---
title: "DJ Mode: Genre Colour Themes - DMXDesktop"
lang: en
source: /knowledgebase/dj-genre-colours
---

# DJ Mode: Genre Colour Themes

New in v1.0.51

In DJ Mode you can map your colour themes to music genres, so the colours are predictable and on-brand for every style you play. Load a track and DMXDesktop reads its genre, then the show builder only uses the themes you picked for that genre.

## Themes vs. genre colours

Your colour themes are the shared palette library used by effects everywhere. The DJ Mode **Colors** tab is different: it doesn't create colours, it *maps* those themes onto genres — so House might lean blue and purple while Drum & Bass goes green, automatically, as tracks change.

## The Colors tab

Open **DJ Mode** and select the **Colors** tab. You'll see a card for each genre family, each showing the colours it will use. A card marked *Using defaults* hasn't been customised yet. Use **How genres map to colours** to see the genre lookup, or **Reset all to defaults** to start fresh.

## Choosing themes for a genre

Click a genre card to choose which themes it may use. Tick the themes you want and the card updates to show your selection. For multi-colour themes you can pick how they render: **Blend** for a smooth wash that fades between the colours, or **Solid** for distinct stepped colours. Single-colour themes are marked *Single* and always show their one colour. Click **Reset to default** on a genre to undo your changes.

## How genres map to colours

Each track's file genre is matched to one of 13 genre families (Electronic, Rock, Hip Hop, Pop, Funk / Soul, Jazz, Latin, Reggae, Blues, Classical, Folk World & Country, Stage & Screen and Non-Music). The **How genres map to colours** screen shows the keywords and subgenres each family catches. Type any genre tag into the tester — for example *Drum & Bass* or *R&B* — and it tells you which family it lands on and the colours it will play. Tracks whose genre matches nothing fall to the **Unmatched tracks** card, so you can control their colours too.

## Genre badges on your tracks

Your tracks now carry a colour-coded genre badge, so you can see at a glance what each one will play.
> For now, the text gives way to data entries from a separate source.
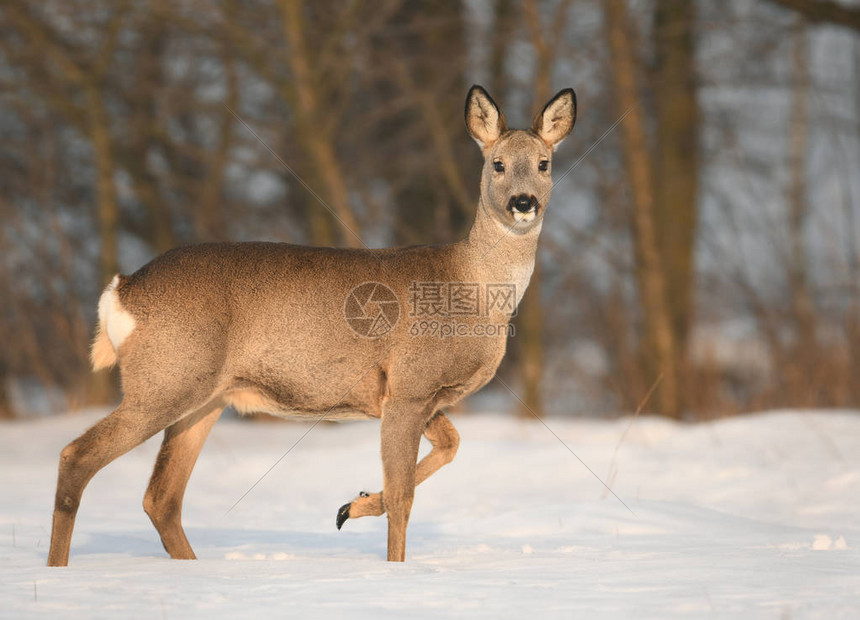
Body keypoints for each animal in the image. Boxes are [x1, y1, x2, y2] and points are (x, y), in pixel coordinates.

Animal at [45, 86, 572, 568]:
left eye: (544, 163)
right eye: (497, 164)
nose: (523, 202)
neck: (473, 288)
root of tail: (122, 289)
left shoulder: (411, 395)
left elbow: (448, 447)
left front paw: (350, 506)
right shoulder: (409, 386)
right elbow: (403, 496)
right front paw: (393, 567)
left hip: (205, 396)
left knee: (161, 497)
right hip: (165, 378)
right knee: (77, 456)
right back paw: (57, 572)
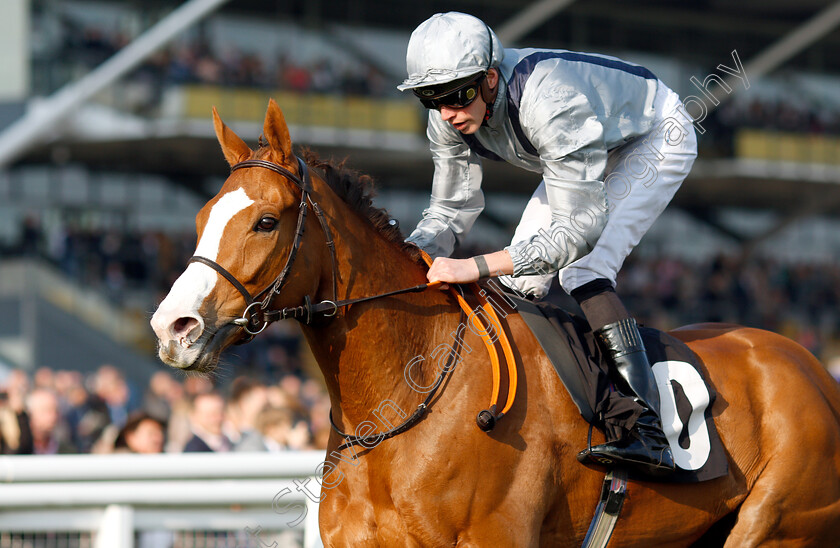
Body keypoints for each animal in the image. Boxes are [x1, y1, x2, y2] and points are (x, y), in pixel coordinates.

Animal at [149, 100, 840, 544]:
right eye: (200, 217)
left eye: (266, 221)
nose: (173, 327)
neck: (403, 399)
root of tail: (814, 368)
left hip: (779, 525)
Badges appear as you browse, and you can right-click a badge to re-scan that track's genre tag if you've just edited it.

## Sharper colour on real fixtures

Colours now sit better on real-world fixtures. Colour-wheel fixtures snap to the nearest matching slot for the chosen colour, single-colour genres stay true instead of drifting on loud beats, and dedicated Amber or UV emitters only fire when the colour genuinely calls for them — no accidental rainbows or white-outs.

## When the colours play

Once it's set up, it's automatic: load a track, its genre is detected, and the show builder builds the lighting from that genre's enabled themes in the blend or solid style you chose. The same colours feed your Magic Cues and automatic shows.